[Start of Attachment]
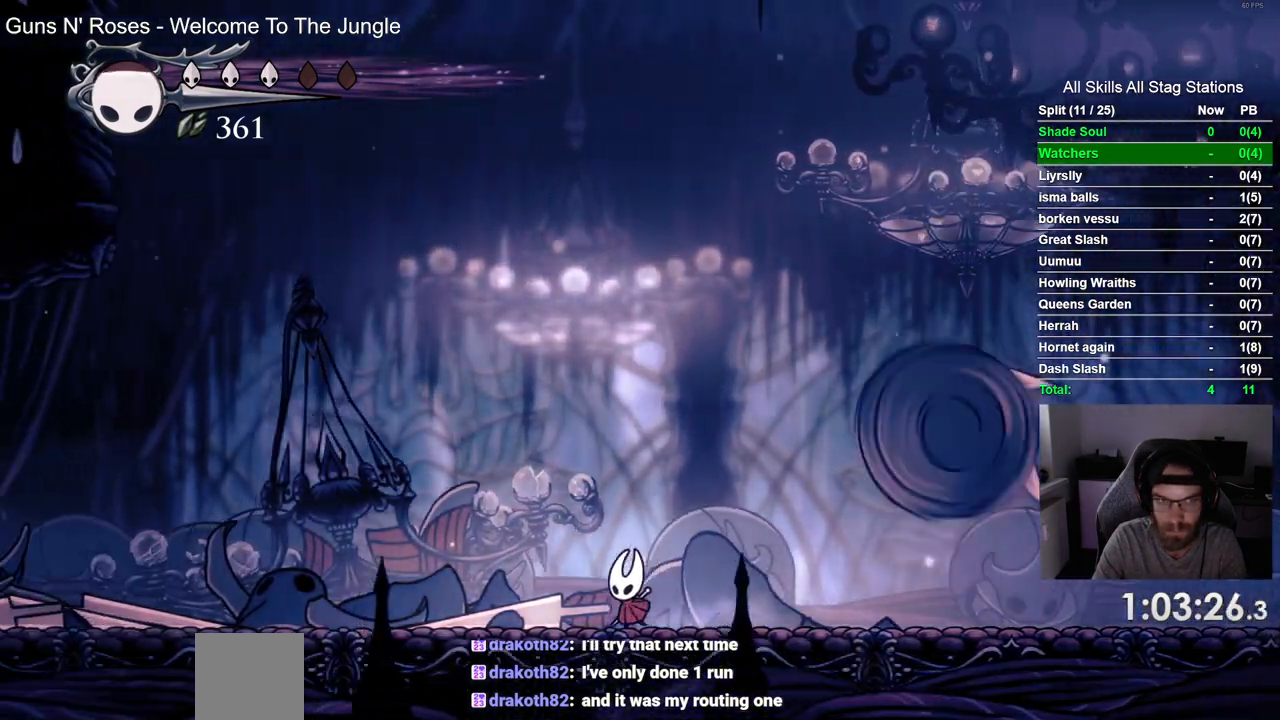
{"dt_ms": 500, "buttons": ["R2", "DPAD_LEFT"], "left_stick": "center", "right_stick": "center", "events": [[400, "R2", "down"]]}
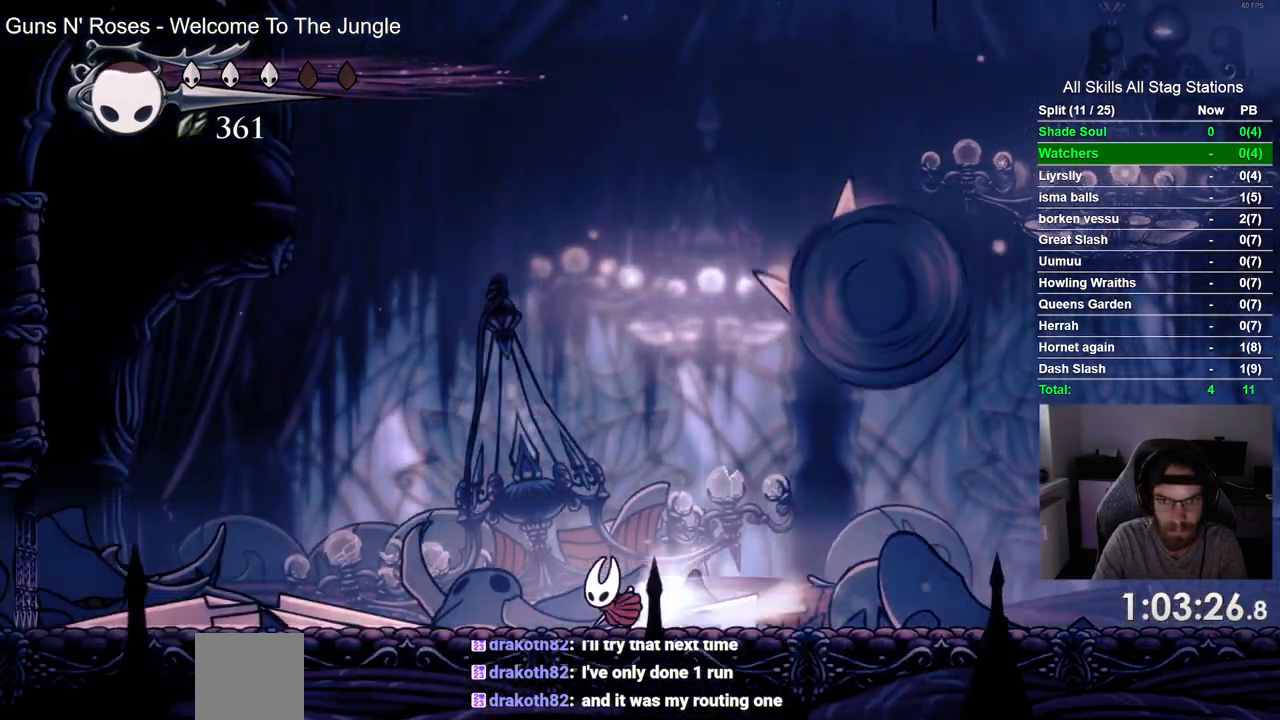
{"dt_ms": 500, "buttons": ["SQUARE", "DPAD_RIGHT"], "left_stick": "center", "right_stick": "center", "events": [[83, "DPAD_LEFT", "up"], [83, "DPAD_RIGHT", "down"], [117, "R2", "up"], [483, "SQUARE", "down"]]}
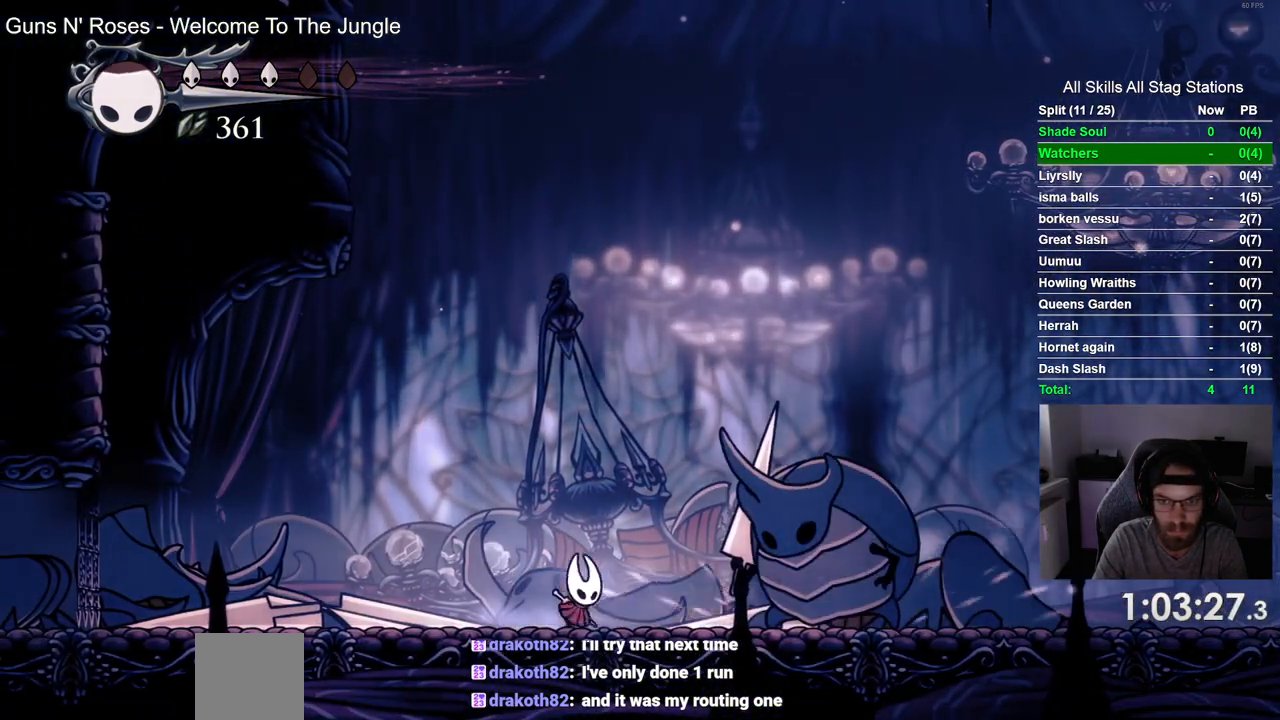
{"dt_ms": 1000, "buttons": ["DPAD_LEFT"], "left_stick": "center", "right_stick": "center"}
[End of Attachment]
* **Description of the task**
Would you repeat the material exactly, keeping out any pictures?

* **Exercise output**
{"dt_ms": 500, "buttons": ["R2", "DPAD_LEFT"], "left_stick": "center", "right_stick": "center", "events": [[400, "R2", "down"]]}
{"dt_ms": 500, "buttons": ["SQUARE", "DPAD_RIGHT"], "left_stick": "center", "right_stick": "center", "events": [[83, "DPAD_LEFT", "up"], [83, "DPAD_RIGHT", "down"], [117, "R2", "up"], [483, "SQUARE", "down"]]}
{"dt_ms": 1000, "buttons": ["DPAD_LEFT"], "left_stick": "center", "right_stick": "center"}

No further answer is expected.